Here is some advice on lowering sodium and increasing potassium in your diet.
1. Consume no more than 1,500 mg of sodium a day (approximately two-thirds tsp of salt). While this recommendation previously applied only to those with hypertension (with 2,300 mg of sodium as the goal for the general public), the benefits of this lower limit for all individuals have been recognized.
2. Don't add salt to foods.  
3. Shop for fresh foods rather than processed foods that are high in sodium. For instance, choose fresh or frozen vegetables over the canned variety.
4. Eat more meals at home, where you have more control over the sodium content of your food.
5. Flavor foods with herbs, spices and citrus juices. These seasonings can help perk up foods and compensate for the flavor lost from the reduction in salt.  
6. Read food labels carefully for sodium content. Processed foods supply about 75 percent of the sodium in the average American diet. Minimize your use of high-sodium products, such as luncheon meats, sausages, smoked meats and fish, hot dogs, canned shellfish, canned soups, frozen dinners, condiments, cheese and processed snack foods. As a rule of thumb, avoid foods with more than about 480 mg of sodium per serving.
7. Remember that sodium comes in many forms, not just salt. Baking soda, MSG, onion salt, soy sauce and some other flavorings are sources of sodium.

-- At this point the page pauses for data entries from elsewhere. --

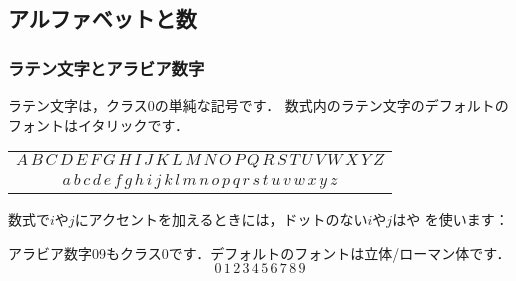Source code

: 

\subsection{アルファベットと数}\label{alpha-digit}

\subsubsection{ラテン文字とアラビア数字}
ラテン文字は，クラス0の単純な記号です．
数式内のラテン文字のデフォルトのフォントはイタリックです．

\begin{center}
\begin{tabular}{c}
  $A\,B\,C\,D\,E\,F\,G\,H\,I\,J\,K\,L\,M%
   \,N\,O\,P\,Q\,R\,S\,T\,U\,V\,W\,X\,Y\,Z$\\
  $a\,b\,c\,d\,e\,f\,g\,h\,i\,j\,k\,l\,m%
   \,n\,o\,p\,q\,r\,s\,t\,u\,v\,w\,x\,y\,z$
\end{tabular}
\end{center}
数式で$i$や$j$にアクセントを加えるときには，ドットのない$i$や$j$はや
を使います：
\begin{symlist}
\symbox{\hat{\jmath}}{\string\hat\string{\string\jmath\string}}
\end{symlist}

アラビア数字0\ndash 9もクラス0です．デフォルトのフォントは立体/ローマン体です．
\[0\,1\,2\,3\,4\,5\,6\,7\,8\,9\]


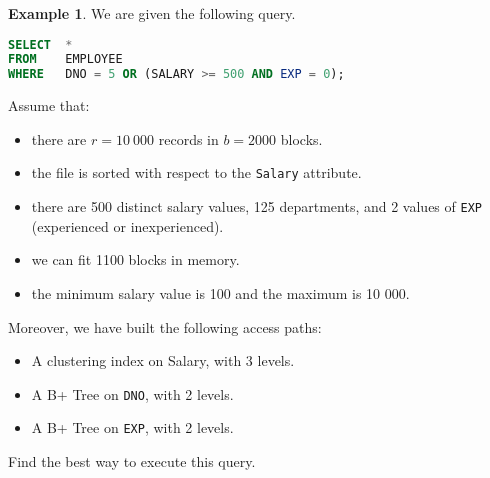 \documentclass[a4paper, openany]{memoir}
\theoremstyle{definition}
\newtheorem{example}[subsection]{Example}
\begin{document}
\newpage

\begin{example}
    We are given the following query.
\begin{lstlisting}[language=SQL]
SELECT  *
FROM    EMPLOYEE
WHERE   DNO = 5 OR (SALARY >= 500 AND EXP = 0);
\end{lstlisting}
    Assume that:
    \begin{itemize}
        \item there are $r = 10 \ 000$ records in $b = 2000$ blocks.
        \item the file is sorted with respect to the \texttt{Salary} attribute.
        \item there are 500 distinct salary values, 125 departments, and 2 values of \texttt{EXP} (experienced or inexperienced). 
        \item we can fit 1100 blocks in memory.
        \item the minimum salary value is 100 and the maximum is 10 000.
    \end{itemize}
    Moreover, we have built the following access paths:
    \begin{itemize}
        \item A clustering index on Salary, with 3 levels.
        \item A B+ Tree on \texttt{DNO}, with 2 levels.
        \item A B+ Tree on \texttt{EXP}, with 2 levels.
    \end{itemize}
    Find the best way to execute this query.
\end{example}
\end{document}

8. Consider salt alternatives. Salt alternatives -- such as Cardia and Morton's Lite Salt, which contain about half the sodium content of table salt -- are an option for some people.

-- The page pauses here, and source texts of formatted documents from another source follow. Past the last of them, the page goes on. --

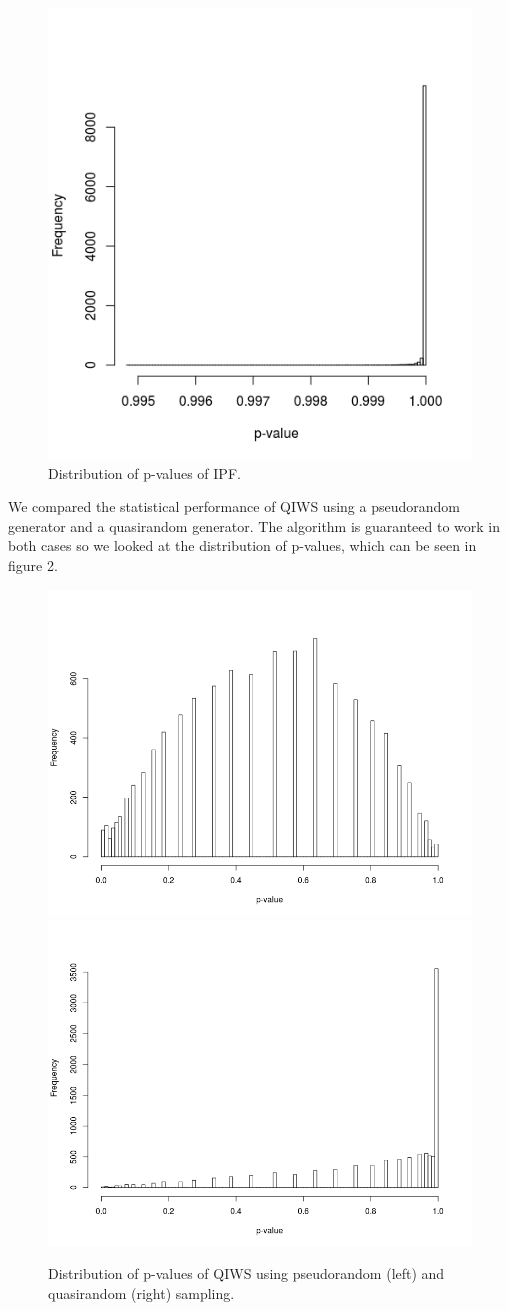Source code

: \documentclass[]{article}
\begin{document}
\begin{figure}[H]

{\centering \includegraphics[width=0.5\linewidth]{figures/ipf_pvalue_dist} 

}

\caption{Distribution of p-values of IPF.}\label{fig:unnamed-chunk-3}
\end{figure}

We compared the statistical performance of QIWS using a pseudorandom
generator and a quasirandom generator. The algorithm is guaranteed to
work in both cases so we looked at the distribution of p-values, which
can be seen in figure 2.

\begin{figure}[H]
\includegraphics[width=0.5\linewidth]{figures/iqws_prng_pvalue_dist} \includegraphics[width=0.5\linewidth]{figures/iqws_pvalue_dist} \caption{Distribution of p-values of QIWS using pseudorandom (left) and quasirandom (right) sampling.}\label{fig:unnamed-chunk-4}
\end{figure}
\end{document}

9. Look for reduced-sodium packaged foods. Sodium claims made on labels must meet certain standards: Low-sodium foods have 140 mg or less per serving; very low-sodium means 35 mg or less per serving; and sodium-free has 5 mg or less per serving.  
10. Minimize consumption of fast foods high in sodium and request that restaurant meals be prepared with less salt.
11. Aim for at least 4,700 mg of potassium a day. Eat more fruits, vegetables, milk, dairy products, legumes and grains. Bananas, kidney beans, lentils, asparagus, mushrooms, avocados, oranges, orange juice, yogurt, cantaloupe, watermelon, prunes and potatoes are just a few of the foods that are both high in potassium and low in sodium.